As previously-added tests demonstrated, heap_inplace_update() could instead update an unrelated tuple of the same catalog. It could lose the update. Losing relhasindex=t was a source of index corruption. Inplace-updating commands like VACUUM will now wait for heap_update() commands like GRANT TABLE and GRANT DATABASE. That isn't ideal, but a long-running GRANT already hurts VACUUM progress more just by keeping an XID running. The VACUUM will behave like a DELETE or UPDATE waiting for the uncommitted change. For implementation details, start at the systable_inplace_update_begin() header comment and README.tuplock. Back-patch to v12 (all supported versions). In back branches, retain a deprecated heap_inplace_update(), for extensions.

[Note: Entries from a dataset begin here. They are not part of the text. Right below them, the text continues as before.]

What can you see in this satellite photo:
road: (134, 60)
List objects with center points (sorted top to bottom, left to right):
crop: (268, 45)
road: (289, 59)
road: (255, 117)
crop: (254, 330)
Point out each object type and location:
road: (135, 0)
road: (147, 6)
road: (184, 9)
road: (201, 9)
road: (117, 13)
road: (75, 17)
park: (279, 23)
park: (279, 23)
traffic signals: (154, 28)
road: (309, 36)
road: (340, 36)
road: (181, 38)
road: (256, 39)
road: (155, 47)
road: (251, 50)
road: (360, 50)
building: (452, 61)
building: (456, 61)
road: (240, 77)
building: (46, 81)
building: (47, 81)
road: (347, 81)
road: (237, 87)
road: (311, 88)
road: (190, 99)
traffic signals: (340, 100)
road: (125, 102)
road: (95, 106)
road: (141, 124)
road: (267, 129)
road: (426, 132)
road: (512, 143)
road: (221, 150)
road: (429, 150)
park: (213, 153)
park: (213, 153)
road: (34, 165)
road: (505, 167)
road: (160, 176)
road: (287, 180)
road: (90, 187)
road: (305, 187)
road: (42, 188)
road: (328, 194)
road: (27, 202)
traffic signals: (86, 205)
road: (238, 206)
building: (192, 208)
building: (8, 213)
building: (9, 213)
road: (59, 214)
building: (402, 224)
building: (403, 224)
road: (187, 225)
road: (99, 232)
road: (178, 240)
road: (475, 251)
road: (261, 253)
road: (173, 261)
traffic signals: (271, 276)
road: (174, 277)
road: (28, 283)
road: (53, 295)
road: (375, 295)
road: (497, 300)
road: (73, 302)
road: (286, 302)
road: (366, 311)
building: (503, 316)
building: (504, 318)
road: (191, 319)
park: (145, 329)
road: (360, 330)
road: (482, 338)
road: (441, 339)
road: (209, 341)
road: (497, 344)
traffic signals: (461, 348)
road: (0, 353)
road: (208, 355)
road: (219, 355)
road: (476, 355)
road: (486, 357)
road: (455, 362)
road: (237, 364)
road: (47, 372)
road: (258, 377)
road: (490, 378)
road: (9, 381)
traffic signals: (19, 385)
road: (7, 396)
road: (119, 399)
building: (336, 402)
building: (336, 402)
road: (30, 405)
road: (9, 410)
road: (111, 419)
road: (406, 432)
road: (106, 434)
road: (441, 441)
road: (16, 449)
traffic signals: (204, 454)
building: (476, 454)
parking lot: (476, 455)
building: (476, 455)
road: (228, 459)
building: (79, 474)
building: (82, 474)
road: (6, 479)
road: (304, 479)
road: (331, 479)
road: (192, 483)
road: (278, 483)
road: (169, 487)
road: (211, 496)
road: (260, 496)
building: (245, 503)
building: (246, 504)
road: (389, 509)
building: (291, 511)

Reported by Smolkin Grigory. Reviewed by Nitin Motiani, (in earlier versions) Heikki Linnakangas, and (in earlier versions) Alexander Lakhin. Discussion: https://postgr.es/m/CAMp+ueZQz3yDk7qg42hk6-9gxniYbp-=bG2mgqecErqR5gGGOA@mail.gmail.com
2025-06-16 06:01:02 +03:00 · 2024-09-24 15:25:18 -07:00
parent dbf3f974ee
commit a07e03fd8f
16 changed files with 801 additions and 155 deletions
--- a/src/backend/commands/dbcommands.c
+++ b/src/backend/commands/dbcommands.c
@ -1651,7 +1651,7 @@ dropdb(const char *dbname, bool missing_ok, bool force)
 	Relation	pgdbrel;
 	HeapTuple	tup;
 	ScanKeyData scankey;
-	SysScanDesc scan;
+	void	   *inplace_state;
 	Form_pg_database datform;
 	int			notherbackends;
 	int			npreparedxacts;
@ -1789,24 +1789,6 @@ dropdb(const char *dbname, bool missing_ok, bool force)
 	 */
 	pgstat_drop_database(db_id);

-	/*
-	 * Get the pg_database tuple to scribble on.  Note that this does not
-	 * directly rely on the syscache to avoid issues with flattened toast
-	 * values for the in-place update.
-	 */
-	ScanKeyInit(&scankey,
-				Anum_pg_database_datname,
-				BTEqualStrategyNumber, F_NAMEEQ,
-				CStringGetDatum(dbname));
-
-	scan = systable_beginscan(pgdbrel, DatabaseNameIndexId, true,
-							  NULL, 1, &scankey);
-
-	tup = systable_getnext(scan);
-	if (!HeapTupleIsValid(tup))
-		elog(ERROR, "cache lookup failed for database %u", db_id);
-	datform = (Form_pg_database) GETSTRUCT(tup);
-
 	/*
 	 * Except for the deletion of the catalog row, subsequent actions are not
 	 * transactional (consider DropDatabaseBuffers() discarding modified
@ -1818,8 +1800,17 @@ dropdb(const char *dbname, bool missing_ok, bool force)
 	 * modification is durable before performing irreversible filesystem
 	 * operations.
 	 */
+	ScanKeyInit(&scankey,
+				Anum_pg_database_datname,
+				BTEqualStrategyNumber, F_NAMEEQ,
+				CStringGetDatum(dbname));
+	systable_inplace_update_begin(pgdbrel, DatabaseNameIndexId, true,
+								  NULL, 1, &scankey, &tup, &inplace_state);
+	if (!HeapTupleIsValid(tup))
+		elog(ERROR, "cache lookup failed for database %u", db_id);
+	datform = (Form_pg_database) GETSTRUCT(tup);
 	datform->datconnlimit = DATCONNLIMIT_INVALID_DB;
-	heap_inplace_update(pgdbrel, tup);
+	systable_inplace_update_finish(inplace_state, tup);
 	XLogFlush(XactLastRecEnd);

 	/*
@ -1827,8 +1818,7 @@ dropdb(const char *dbname, bool missing_ok, bool force)
 	 * the row will be gone, but if we fail, dropdb() can be invoked again.
 	 */
 	CatalogTupleDelete(pgdbrel, &tup->t_self);
-
-	systable_endscan(scan);
+	heap_freetuple(tup);

 	/*
 	 * Drop db-specific replication slots.